After I told him, I think the relationship has not changed. Now, I think he is more loving. I think he has this idea that he must be even more loving. He is not angry.

Q: It's a big surprise in your diary when you reveal that you have given birth to a baby. (The father is boyfriend Melikhaya, who is also HIV-positive. What made you wait before you talked about your daughter Onwabo?

I decided not to record when I was pregnant. I didn't want to tell anyone that I was pregnant. Because everyone is going to freak out and say, "She's HIV-positive, and she's pregnant, what the hell is she doing? She doesn't know what she is doing." I thought my family would freak out, and people would make comments. But when the doctor told me that there was a chance the baby would be infected and a chance that the baby may not be infected, I decided I wanted a baby.

I thought, "At least I will have a child to leave behind, even if I die." And my family will see me in that child, everyone will see me in that child.

I was able to take AZT, and I went to the mother's program where pregnant mothers go when they are HIV-positive. And my daughter came out HIV-negative. She is clear, she has had her last HIV test.

Q: Do you ever worry about what will happen to Onwabo if you pass away?

I never worry about what if I die. I just don't want to die when she is young. I want her grow a little bigger, and she can know me, and I can know her better. My mother will take care of her if I die.

Q: Do you and Melikhaya talk about what will happen if one of you passes away?

We never talk about that.

Q: How is your health now? At the beginning of your diary, your CD4 count (a way of measuring the immune system) is 167, which is dangerously low, and you are given anti-retroviral drugs (ARVs).

By the time I got sick, I was not expecting to get sick, because the doctor told me that my CD4 count was very low, but I looked healthy. I just kept telling myself there is nothing to worry about. But when I did get sick, I was very scared, because I could see that I was very sick. I thought, "OK, if the doctor says I must take ARVs because they are the only thing I can take to make me better, I must take them." After I took them, everything went back to normal. And now, I must take ARVs for the rest of my life.

My CD4 count is now 350. I just checked it before I came to the United States. It's the highest it's been in recent years.

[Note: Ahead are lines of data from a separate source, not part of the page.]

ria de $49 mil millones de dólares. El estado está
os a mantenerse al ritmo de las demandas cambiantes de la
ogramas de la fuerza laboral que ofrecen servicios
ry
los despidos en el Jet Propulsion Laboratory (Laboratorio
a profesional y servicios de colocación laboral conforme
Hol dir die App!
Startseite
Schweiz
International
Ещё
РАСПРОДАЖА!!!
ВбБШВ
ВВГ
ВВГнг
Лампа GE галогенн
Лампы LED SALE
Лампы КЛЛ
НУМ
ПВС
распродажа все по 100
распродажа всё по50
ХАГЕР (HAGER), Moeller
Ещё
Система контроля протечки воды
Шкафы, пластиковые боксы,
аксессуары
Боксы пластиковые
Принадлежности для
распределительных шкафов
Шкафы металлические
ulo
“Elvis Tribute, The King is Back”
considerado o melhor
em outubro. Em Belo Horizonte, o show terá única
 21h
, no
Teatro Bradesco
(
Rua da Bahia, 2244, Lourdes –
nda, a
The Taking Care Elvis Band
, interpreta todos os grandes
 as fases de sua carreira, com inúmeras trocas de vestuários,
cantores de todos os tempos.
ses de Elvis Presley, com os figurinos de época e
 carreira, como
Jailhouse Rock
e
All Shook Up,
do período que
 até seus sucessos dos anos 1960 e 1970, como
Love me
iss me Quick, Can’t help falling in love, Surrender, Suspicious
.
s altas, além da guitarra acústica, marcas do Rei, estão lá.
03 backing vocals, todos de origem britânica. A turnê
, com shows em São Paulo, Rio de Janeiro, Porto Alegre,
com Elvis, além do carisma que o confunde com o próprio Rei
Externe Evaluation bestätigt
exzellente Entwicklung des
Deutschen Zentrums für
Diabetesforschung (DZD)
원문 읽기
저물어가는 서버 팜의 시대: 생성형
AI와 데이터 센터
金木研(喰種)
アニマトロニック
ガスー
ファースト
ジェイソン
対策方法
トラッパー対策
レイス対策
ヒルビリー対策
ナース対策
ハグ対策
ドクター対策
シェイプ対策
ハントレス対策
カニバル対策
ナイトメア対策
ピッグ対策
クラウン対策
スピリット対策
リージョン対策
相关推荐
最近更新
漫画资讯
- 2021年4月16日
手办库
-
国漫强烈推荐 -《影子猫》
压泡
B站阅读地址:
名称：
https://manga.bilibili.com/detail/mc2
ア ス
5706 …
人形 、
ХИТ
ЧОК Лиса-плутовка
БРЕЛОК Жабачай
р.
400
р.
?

It's been going up, ever since I started ARVs.

Q: Has your life changed since finishing your audio diary?

I am doing great. I am enjoying myself.

Q: Are you doing more activist or education work?

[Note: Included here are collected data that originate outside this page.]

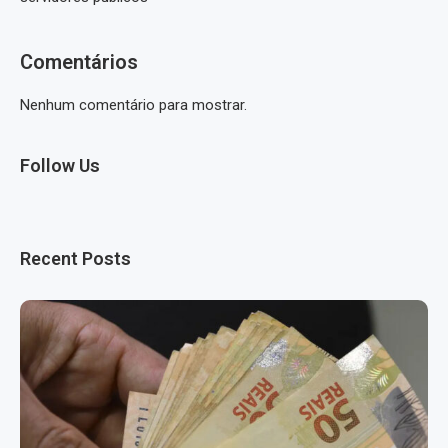
Comentários
Nenhum comentário para mostrar.
Follow Us
Recent Posts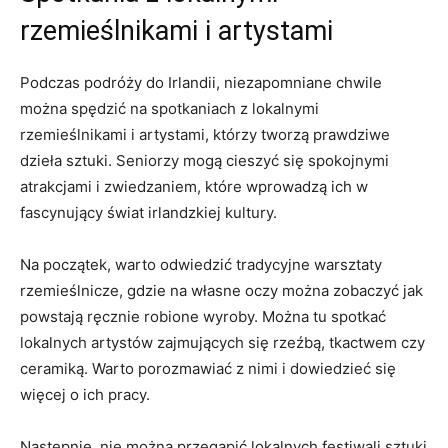
rzemieślnikami i artystami
Podczas podróży do Irlandii, niezapomniane chwile
można spędzić na⁤ spotkaniach z lokalnymi
rzemieślnikami i artystami, którzy tworzą prawdziwe
dzieła sztuki. ⁤Seniorzy ​mogą cieszyć się spokojnymi
atrakcjami i zwiedzaniem, które wprowadzą ⁤ich w
⁤fascynujący świat irlandzkiej kultury.
Na ​początek,⁢ warto⁣ odwiedzić tradycyjne ⁣warsztaty‍
rzemieślnicze, gdzie na własne oczy można zobaczyć jak
powstają ręcznie robione wyroby. Można tu spotkać
lokalnych artystów zajmujących się rzeźbą, tkactwem czy
ceramiką. Warto porozmawiać z nimi i dowiedzieć się
więcej o ich pracy.
Następnie, nie‌ można przegapić lokalnych festiwali sztuki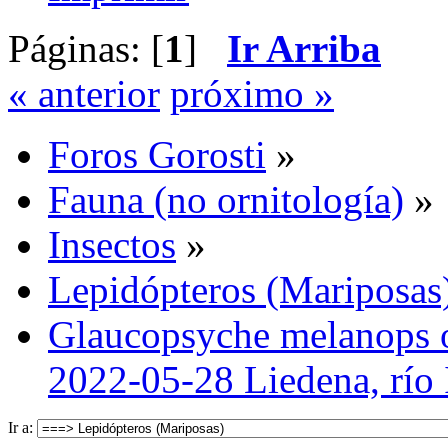
Páginas: [
1
]
Ir Arriba
« anterior
próximo »
Foros Gorosti
»
Fauna (no ornitología)
»
Insectos
»
Lepidópteros (Mariposas
Glaucopsyche melanops 
2022-05-28 Liedena, río I
Ir a: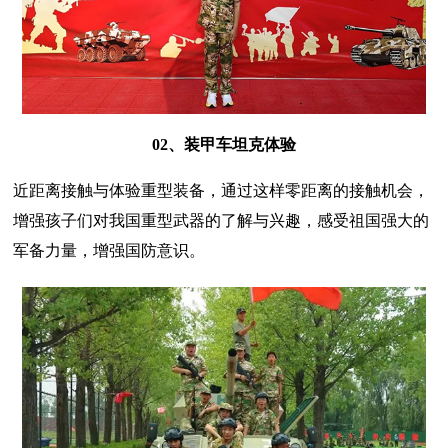
02、装甲车坦克体验
近距离接触与体验重型装备，通过这样零距离的接触机会，
增强孩子们对我国重型武器的了解与兴趣，感受祖国强大的
军备力量，增强国防意识。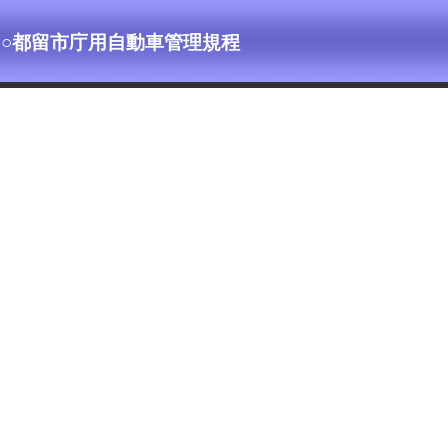
○都留市庁用自動車管理規程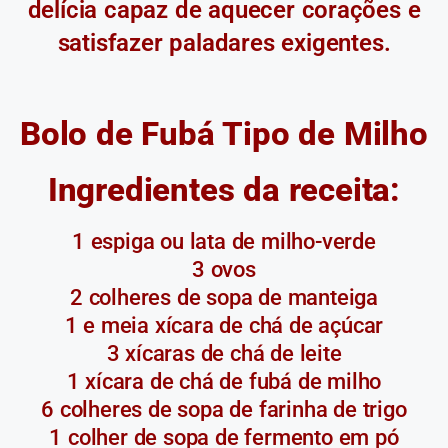
delícia capaz de aquecer corações e
satisfazer paladares exigentes.
Bolo de Fubá Tipo de Milho
Ingredientes da receita:
1 espiga ou lata de milho-verde
3 ovos
2 colheres de sopa de manteiga
1 e meia xícara de chá de açúcar
3 xícaras de chá de leite
1 xícara de chá de fubá de milho
6 colheres de sopa de farinha de trigo
1 colher de sopa de fermento em pó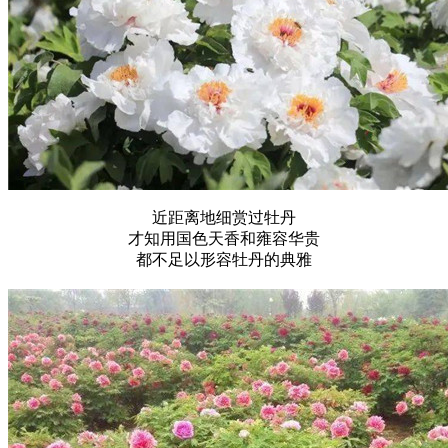
近距离地细赏过牡丹
才知用国色天香和雍容华贵
都不足以形容牡丹的典雅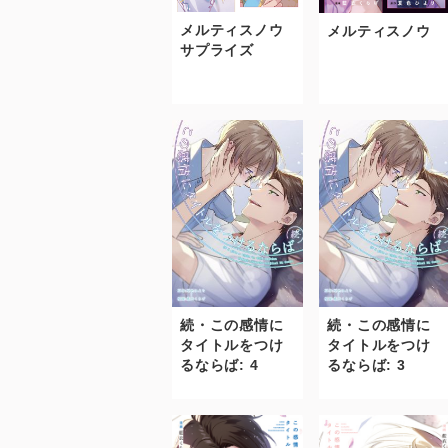
メルティスノウ
メルティスノウ
サプライズ
続・この感情に
続・この感情に
タイトルをつけ
タイトルをつけ
るならば: 4
るならば: 3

I would love to do educational programs in South Africa, especially in townships. I would love to tour all of South Africa. The townships are where a lot of people live, it's where a lot of people are hiding. You could go to one house in a township, and here are 10 people — maybe five of them are sick. They don't even know they are sick.

Q: How does that make you feel? Knowing that people are still hiding?

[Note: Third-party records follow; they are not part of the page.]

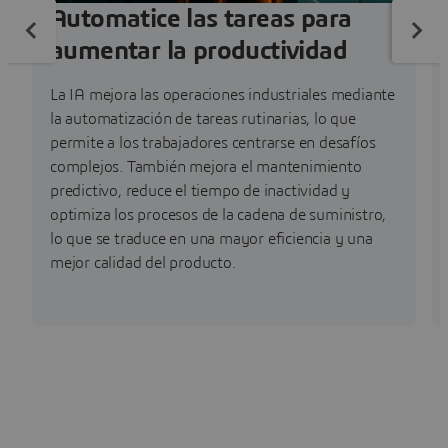
Automatice las tareas para
aumentar la productividad
La IA mejora las operaciones industriales mediante
la automatización de tareas rutinarias, lo que
permite a los trabajadores centrarse en desafíos
complejos. También mejora el mantenimiento
predictivo, reduce el tiempo de inactividad y
optimiza los procesos de la cadena de suministro,
lo que se traduce en una mayor eficiencia y una
mejor calidad del producto.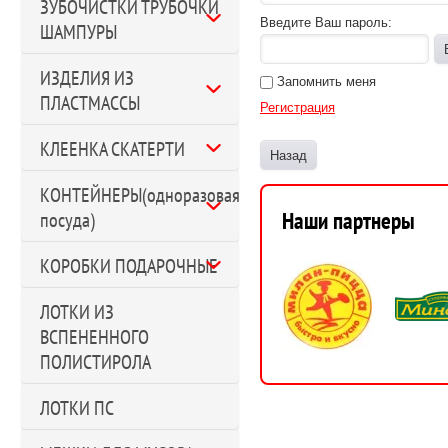
ЗУБОЧИСТКИ ТРУБОЧКИ
Введите Ваш пароль:
ШАМПУРЫ
ИЗДЕЛИЯ ИЗ
Запомнить меня
ПЛАСТМАССЫ
Регистрация
КЛЕЕНКА СКАТЕРТИ
Назад
КОНТЕЙНЕРЫ(одноразовая
Наши партнеры
посуда)
КОРОБКИ ПОДАРОЧНЫЕ
ЛОТКИ ИЗ
ВСПЕНЕННОГО
ПОЛИСТИРОЛА
ЛОТКИ ПС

I know how it feels to hide. I hope that everyone can swallow their pride and just come out — because hiding won't help, because you can't hide the sickness. One day, it will come out and it will show. When you need help, you can't hide your sickness from the doctor, you must tell the doctor what you feel.

Q: What are you looking forward to doing in the next year? How do you feel about life?

I am happy about life. I just want to concentrate on my health and study further and also take care of my daughter. I would like to get an education and go to college. I would like to do journalism. I always wanted to be a journalist, even when I was growing up. Because I know that I talk too much. I thought I would make a good TV presenter. And Melikhaya, he wants to be a photographer.